[Opening GIVEN ENTRIES section]

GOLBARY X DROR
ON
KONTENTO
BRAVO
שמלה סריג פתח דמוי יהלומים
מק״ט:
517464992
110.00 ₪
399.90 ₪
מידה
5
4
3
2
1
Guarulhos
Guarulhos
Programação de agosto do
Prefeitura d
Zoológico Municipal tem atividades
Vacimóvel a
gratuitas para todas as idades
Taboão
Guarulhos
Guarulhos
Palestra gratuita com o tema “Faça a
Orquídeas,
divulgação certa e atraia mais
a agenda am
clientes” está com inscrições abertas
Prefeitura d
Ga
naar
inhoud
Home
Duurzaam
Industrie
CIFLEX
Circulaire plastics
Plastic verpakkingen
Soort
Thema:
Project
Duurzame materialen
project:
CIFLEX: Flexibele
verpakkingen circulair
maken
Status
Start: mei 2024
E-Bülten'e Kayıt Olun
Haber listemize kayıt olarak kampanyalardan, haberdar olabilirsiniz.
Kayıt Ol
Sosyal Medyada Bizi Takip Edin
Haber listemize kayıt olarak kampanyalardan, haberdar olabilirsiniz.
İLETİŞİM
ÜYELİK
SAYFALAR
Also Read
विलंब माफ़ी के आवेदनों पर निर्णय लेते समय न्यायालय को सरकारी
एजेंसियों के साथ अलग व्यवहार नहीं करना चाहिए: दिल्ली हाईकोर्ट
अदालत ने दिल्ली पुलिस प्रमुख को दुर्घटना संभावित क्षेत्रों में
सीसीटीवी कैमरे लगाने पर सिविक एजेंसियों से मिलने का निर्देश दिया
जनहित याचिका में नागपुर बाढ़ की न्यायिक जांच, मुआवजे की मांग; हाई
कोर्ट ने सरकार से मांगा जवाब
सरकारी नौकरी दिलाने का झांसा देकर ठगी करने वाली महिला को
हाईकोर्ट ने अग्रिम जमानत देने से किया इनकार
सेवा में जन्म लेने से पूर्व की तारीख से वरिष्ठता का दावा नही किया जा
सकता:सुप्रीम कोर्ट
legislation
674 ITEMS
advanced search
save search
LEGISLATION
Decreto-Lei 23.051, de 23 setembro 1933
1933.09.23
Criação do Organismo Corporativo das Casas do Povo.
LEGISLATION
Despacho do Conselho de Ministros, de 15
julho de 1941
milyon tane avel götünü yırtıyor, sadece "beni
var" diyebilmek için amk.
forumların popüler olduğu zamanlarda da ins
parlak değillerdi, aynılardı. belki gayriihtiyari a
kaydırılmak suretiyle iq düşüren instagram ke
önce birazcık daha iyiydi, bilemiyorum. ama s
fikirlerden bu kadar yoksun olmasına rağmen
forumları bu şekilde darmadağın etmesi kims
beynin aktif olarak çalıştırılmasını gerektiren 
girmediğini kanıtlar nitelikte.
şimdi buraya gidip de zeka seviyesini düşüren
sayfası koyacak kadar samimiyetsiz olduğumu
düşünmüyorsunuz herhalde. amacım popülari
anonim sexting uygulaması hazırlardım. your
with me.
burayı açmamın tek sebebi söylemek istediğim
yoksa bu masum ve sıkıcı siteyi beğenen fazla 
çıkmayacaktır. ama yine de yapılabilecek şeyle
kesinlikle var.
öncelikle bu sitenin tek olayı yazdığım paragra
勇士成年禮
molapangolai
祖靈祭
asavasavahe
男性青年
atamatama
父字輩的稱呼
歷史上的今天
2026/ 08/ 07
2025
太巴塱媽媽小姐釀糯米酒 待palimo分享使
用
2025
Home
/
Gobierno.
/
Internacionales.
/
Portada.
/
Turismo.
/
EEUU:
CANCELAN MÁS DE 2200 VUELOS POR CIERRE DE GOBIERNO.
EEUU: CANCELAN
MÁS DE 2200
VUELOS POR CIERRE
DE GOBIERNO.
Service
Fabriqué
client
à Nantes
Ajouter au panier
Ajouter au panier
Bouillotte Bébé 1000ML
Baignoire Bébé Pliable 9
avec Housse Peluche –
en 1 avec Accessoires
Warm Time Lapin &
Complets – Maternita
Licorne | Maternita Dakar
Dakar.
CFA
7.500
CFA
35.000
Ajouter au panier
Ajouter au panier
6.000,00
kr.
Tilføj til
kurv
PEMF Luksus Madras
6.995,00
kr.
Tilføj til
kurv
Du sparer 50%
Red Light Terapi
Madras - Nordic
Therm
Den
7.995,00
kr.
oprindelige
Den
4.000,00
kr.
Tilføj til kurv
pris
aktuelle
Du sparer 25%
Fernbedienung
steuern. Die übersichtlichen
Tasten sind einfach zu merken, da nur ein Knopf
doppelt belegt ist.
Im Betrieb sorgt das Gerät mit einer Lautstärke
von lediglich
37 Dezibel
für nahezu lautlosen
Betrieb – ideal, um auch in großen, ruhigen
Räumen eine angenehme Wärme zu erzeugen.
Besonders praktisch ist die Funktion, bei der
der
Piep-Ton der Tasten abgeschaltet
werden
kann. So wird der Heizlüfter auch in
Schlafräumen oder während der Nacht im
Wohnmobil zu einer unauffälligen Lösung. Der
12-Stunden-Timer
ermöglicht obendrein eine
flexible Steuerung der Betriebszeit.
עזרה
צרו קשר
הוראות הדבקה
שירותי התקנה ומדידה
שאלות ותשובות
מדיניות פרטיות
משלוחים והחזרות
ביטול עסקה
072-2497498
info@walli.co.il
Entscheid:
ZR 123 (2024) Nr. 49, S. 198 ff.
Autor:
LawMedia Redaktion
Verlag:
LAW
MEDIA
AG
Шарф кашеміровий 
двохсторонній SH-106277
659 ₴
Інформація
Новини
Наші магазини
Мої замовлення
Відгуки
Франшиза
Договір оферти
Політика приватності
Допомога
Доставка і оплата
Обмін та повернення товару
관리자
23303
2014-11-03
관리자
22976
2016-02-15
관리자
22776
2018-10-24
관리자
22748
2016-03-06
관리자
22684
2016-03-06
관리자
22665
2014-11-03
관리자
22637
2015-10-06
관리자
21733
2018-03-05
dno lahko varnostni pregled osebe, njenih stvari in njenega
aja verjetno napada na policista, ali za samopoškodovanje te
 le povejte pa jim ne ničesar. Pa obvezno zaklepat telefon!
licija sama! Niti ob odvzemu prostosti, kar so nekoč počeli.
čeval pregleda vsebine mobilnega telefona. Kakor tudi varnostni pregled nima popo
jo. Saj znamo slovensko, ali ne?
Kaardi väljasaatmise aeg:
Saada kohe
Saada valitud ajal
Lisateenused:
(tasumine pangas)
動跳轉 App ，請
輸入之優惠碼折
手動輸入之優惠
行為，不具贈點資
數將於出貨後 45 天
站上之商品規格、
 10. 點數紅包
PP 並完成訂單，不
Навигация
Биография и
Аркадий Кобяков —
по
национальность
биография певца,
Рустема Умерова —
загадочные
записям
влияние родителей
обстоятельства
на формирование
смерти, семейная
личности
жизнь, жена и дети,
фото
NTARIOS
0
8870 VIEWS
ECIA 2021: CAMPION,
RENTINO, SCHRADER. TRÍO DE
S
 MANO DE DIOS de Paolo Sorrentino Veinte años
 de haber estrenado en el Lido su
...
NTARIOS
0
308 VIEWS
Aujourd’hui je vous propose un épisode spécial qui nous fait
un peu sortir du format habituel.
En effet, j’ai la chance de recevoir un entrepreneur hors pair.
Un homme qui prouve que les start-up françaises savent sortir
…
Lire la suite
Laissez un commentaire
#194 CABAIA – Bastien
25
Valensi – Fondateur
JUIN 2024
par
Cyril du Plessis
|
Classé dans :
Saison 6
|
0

[Closing GIVEN ENTRIES section]

WHAT NEEDS TO BE DONE: The lines above that hold the word "verpakkingen" are the ones to copy.

RESULT:
Plastic verpakkingen
verpakkingen circulair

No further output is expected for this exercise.